Cheniere’s QMRV program uses multiple tools to measure emissions that include drone, aerial overflights, satellites, as well as on-the-ground optical gas imaging and high-flow sampling. The process also involves analyzing operational and maintenance practices to develop inventories.

According to Cheniere, academic institutions, including the Colorado School of Mines, provide guidance on data collection and independent verification of measurement results. 

Overseeing more than 10% of the world’s liquefaction capacity, the LNG giant also noted it has begun issuing its cargo emissions tags to customers. Cheniere began providing the tags last year to help customers quantify GHG emissions associated with each LNG cargo.

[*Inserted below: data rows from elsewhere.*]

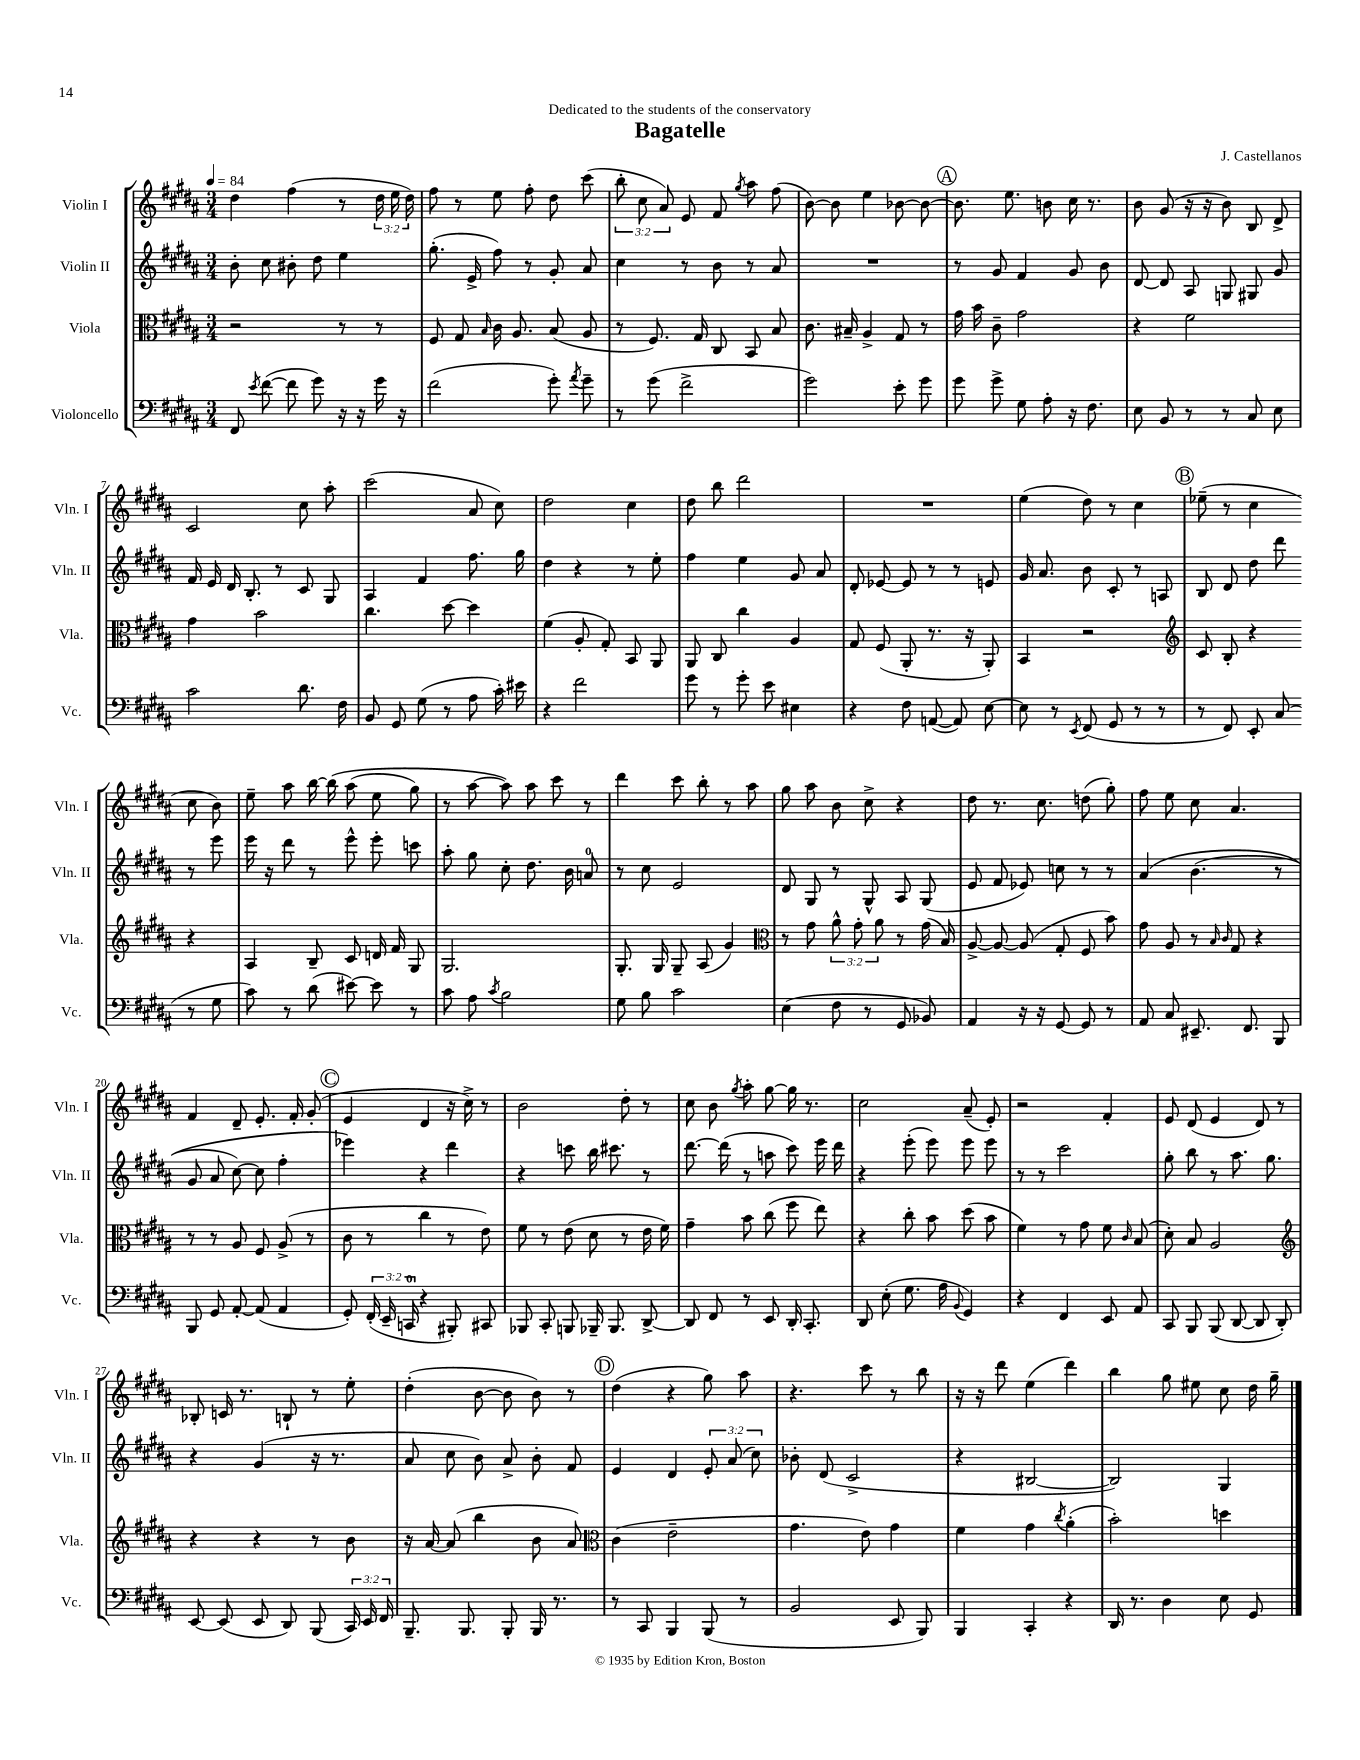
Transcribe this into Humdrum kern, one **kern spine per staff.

**kern	**kern	**kern	**kern
*staff4	*staff3	*staff2	*staff1
*clefF4	*clefC3	*clefG2	*clefG2
*k[f#c#g#d#a#]	*k[f#c#g#d#a#]	*k[f#c#g#d#a#]	*k[f#c#g#d#a#]
*M3/4	*M3/4	*M3/4	*M3/4
*MM84	*MM84	*MM84	*MM84
8FF#	2r	8b'	4dd#
8qe	.	.	.
([8f#	.	8cc#	.
8f#]	.	8b#'	(4ff#
8g#)	.	8dd#	.
16r	8r	4ee	8r
16r	.	.	.
16g#	8r	.	24dd#
.	.	.	24ee
16r	.	.	.
.	.	.	24dd#)
=	=	=	=
(2f#	8F#	(8.gg#'	8ff#
.	8G#	.	8r
.	.	16e^	.
.	16qqB	.	.
.	16c#	8ff#)	8ee
.	8.A#	.	.
.	.	8r	8ff#'
8g#')	(8B	8g#'	8dd#
8qa#	.	.	.
8g#~	8A#	8a#	(8ccc#
=	=	=	=
8r	8r	4cc#	12bb'
.	.	.	12cc#
(8g#	8.F#)	.	.
.	.	.	12a#)
2f#^	.	8r	8e
.	16G#	.	.
.	8C#	8b	8f#
.	.	.	8qgg#
.	8BB	8r	8aa#
.	8B	8a#	(8ff#
=	=	=	=
2g#)	8.c#	2.r	[8b)
.	.	.	8b]
.	16B#~	.	.
.	4A#^	.	4ee
8e'	8G#	.	[8b-
8g#	8r	.	8b-_
=	=	=	=
8g#	16g#	8r	8.b-]
.	16b	.	.
8g#^	8c#~	8g#	.
.	.	.	8.ee
8G#	2g#	4f#	.
8A#'	.	.	8b
16r	.	8g#	16cc#
8.F#	.	.	8.r
.	.	8b	.
=	=	=	=
8E	4r	[8d#	8b
8BB	.	8d#]	(8g#
8r	2f#	8A#	16r
.	.	.	16r
8r	.	8G	8b)
8C#	.	8G#	8B
8E	.	8g#	8d#^
=	=	=	=
2c#	4g#	16f#	2c#
.	.	16e	.
.	.	16d#	.
.	.	8.B'	.
.	2b	.	.
.	.	8r	.
8.d#	.	8c#	8cc#
.	.	8G#	8aa#'
16F#	.	.	.
=	=	=	=
8BB	4.cc#	4A#	(2ccc#
8GG#	.	.	.
(8G#	.	4f#	.
8r	[8dd#	.	.
8A#	4dd#]	8.ff#	8a#
16c#')	.	.	8cc#)
16e#	.	16gg#	.
=	=	=	=
4r	(4f#	4dd#	2dd#
2f#	8A#'	4r	.
.	8G#')	.	.
.	8BB	8r	4cc#
.	8AA#	8ee'	.
=	=	=	=
8g#	8AA#	4ff#	8dd#
8r	8C#	.	8bb
8g#'	4cc#	4ee	2ddd#
8e	.	.	.
4E#	4A#	8g#	.
.	.	8a#	.
=	=	=	=
4r	8G#	8d#'	2.r
.	(8F#	[8e-	.
8F#	8AA#'	8e-]	.
([8AA	8.r	8r	.
8AA])	.	8r	.
.	16r	.	.
[8E	8AA#')	8e	.
=	=	=	=
8E]	4BB	16g#	(4ee
.	.	8.a#	.
8r	.	.	.
8qEE	.	.	.
(8FF#	2r	8b	8dd#)
8GG#	.	8c#'	8r
8r	.	8r	4cc#
8r	.	8A	.
=	=	=	=
*	*clefG2	*	*
8r	8c#	8B	(8ee-~
8FF#)	8B'	8d#	8r
8EE'	4r	8dd#	4cc#
(8C#	.	8ddd#	.
8r	4r	8r	8cc#
8G#	.	8eee	8b)
=	=	=	=
8c#)	4A#	16eee	8ee~
.	.	16r	.
8r	.	8ddd#	8aa#
(8d#	8B~	8r	[16bb
.	.	.	&(16bb]
[8e#)	8c#	8eee^^	(8aa#
8e#]	16d	8eee'	8ee
.	16f#	.	.
8r	8G#	8ccc	8gg#)
=	=	=	=
8c#	2.G#	8aa#'	8r
8A#	.	8gg#	[8aa#
8qc#	.	.	.
2B	.	8cc#'	8aa#]&)
.	.	8.dd#	8aa#
.	.	.	8ccc#
.	.	16b	.
.	.	8a	8r
=	=	=	=
8G#	8.G#'	8r	4ddd#
8B	.	8cc#	.
.	16G#	.	.
2c#	8G#~	2e	8ccc#
.	(8A#	.	8bb'
.	4g#)	.	8r
.	.	.	8aa#
=	=	=	=
*	*clefC3	*	*
(4E	8r	8d#	8gg#
.	8g#	8G#	8aa#
8F#	12a#^^	8r	8b
.	12g#'	.	.
8r	.	8G#^^	8cc#^
.	12a#	.	.
8GG#	8r	8A#	4r
8BB-)	(16g#	(8G#	.
.	16B)	.	.
=	=	=	=
4AA#	[8A#^	8e	8dd#
.	8A#_	8f#	8.r
16r	(8A#]	8e-)	.
16r	.	.	8.cc#
[8GG#	8G#'	8cc	.
8GG#]	8F#	8r	(8dd
8r	8b)	8r	8gg#')
=	=	=	=
8AA#	8g#	&(4a#	8ff#
8C#	8A#	.	8ee
8.EE#~	8r	(4.b	8cc#
.	16qqB	.	.
.	16qqc#	.	.
.	8G#	.	4.a#
8.FF#	.	.	.
.	4r	.	.
8BBB	.	8r	.
=	=	=	=
8BBB	8r	8g#	4f#
8GG#	8r	8a#	.
[8AA#'	8A#	[8cc#)	8d#~
(8AA#]	8F#	8cc#]	8.e'
4AA#	(8A#^	4ff#'	.
.	.	.	16f#'
.	8r	.	(8g#'
=	=	=	=
8GG#')	8c#	4eee-&)	4e
(24FF#'	8r	.	.
24EE~	.	.	.
24CC	.	.	.
4r	4cc#	4r	4d#
8BBB#')	8r	4ddd#	16r
.	.	.	16cc#^)
8CC#	8e)	.	8r
=	=	=	=
8BBB-	8f#	4r	2b
8CC#'	8r	.	.
8BBB	(8e	8ccc	.
16BBB-~	8d#	16bb	.
8.BBB-	.	8.ccc#	.
.	8r	.	8dd#'
[8DD#^	16e	8r	8r
.	16f#)	.	.
=	=	=	=
8DD#]	4g#~	[8.ddd#	8cc#
8FF#	.	.	8b
.	.	(16ddd#]	.
.	.	.	8qgg#
8r	8b	8r	8aa#'
8EE	(8cc#	8aa	[8gg#
16DD#'	8ff#	8ccc#)	16gg#]
8.CC#'	.	.	8.r
.	8ee)	16eee	.
.	.	16ddd#	.
=	=	=	=
8DD#	4r	4r	2cc#
(8E'	.	.	.
8.G#	8cc#'	(8eee'	.
.	8b	8eee)	.
16A#	.	.	.
8qqBB	.	.	.
4GG#)	(8dd#	8eee	(8a#~
.	8b	8eee	8e')
=	=	=	=
4r	4f#)	8r	2r
.	.	8r	.
4FF#	8r	2ccc#	.
.	8g#	.	.
8EE	8f#	.	4f#'
.	16qqc#	.	.
8AA#	(8B	.	.
=	=	=	=
8CC#	8d#')	8gg#'	8e
8BBB	8B	8bb	(8d#
(8BBB	2A#	8r	4e
[8DD#	.	8.aa#	.
8DD#]	.	.	8d#)
.	.	8.gg#	.
8DD#')	.	.	8r
=	=	=	=
*	*clefG2	*	*
[8EE	4r	4r	8B-'
(8EE]	.	.	16c
.	.	.	8.r
8EE	4r	(4g#	.
8DD#)	.	.	8B`
(8BBB	8r	16r	8r
.	.	8.r	.
24CC#)	8b	.	8ee'
24EE	.	.	.
24FF#	.	.	.
=	=	=	=
8.BBB~	16r	8a#	(4dd#'
.	[16a#	.	.
.	(8a#]	8cc#	.
8.BBB	.	.	.
.	4bb	8b)	[8b
8BBB'	.	8a#^	8b]
16BBB	8b	8b'	8b)
8.r	.	.	.
.	8a#)	8f#	8r
=	=	=	=
*	*clefC3	*	*
8r	(4c#	4e	(4dd#
8CC#	.	.	.
4BBB	2e~	4d#	4r
(8BBB	.	12e'	8gg#)
.	.	(12a#	.
8r	.	.	8aa#
.	.	12cc#)	.
=	=	=	=
2BB	4.g#	8b-'	4.r
.	.	(8d#	.
.	.	2c#^	.
.	8e)	.	8ccc#
8EE	4g#	.	8r
8BBB)	.	.	8bb
=	=	=	=
4BBB	4f#	4r	16r
.	.	.	16r
.	.	.	8ddd#
4CC#'	4g#	[2B#	(4ee
.	8qcc#	.	.
4r	(4a#'	.	4ddd#)
=	=	=	=
16DD#	2b')	2B#])	4bb
8.r	.	.	.
4D#	.	.	8gg#
.	.	.	8ee#
8E	4dd	4G#	8cc#
8GG#	.	.	16dd#
.	.	.	16gg#~
==	==	==	==
*-	*-	*-	*-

Cheniere noted that since the beginning of the year, about 70% of the cargoes have been delivered to Europe, “double the rate exported in 2021,” Vice President of Public Affairs Eben Burnham-Snyder told NGI. 

Norway’s Equinor ASA, which moves LNG cargoes overseas and is also an OGMP 2.0 member, said it supports Cheniere’s move. 

“The OGMP 2.0 reporting framework is an important tool to establish more accurate and transparent information about methane emissions on a global scale,” said Equinor’s Helge Haugane, senior vice president for gas and power. He added that imports of LNG from the largest U.S. LNG producer are “key to Europe’s energy security.” 

Cheniere joined a growing list of 85 companies upon its entry into OGMP 2.0. Initially formed in 2020 by 62 oil and natural gas operators, including BP plc and Shell plc, OGMP 2.0 aims to improve industry transparency in methane emissions reporting and encourage progress to reduce GHG pollution.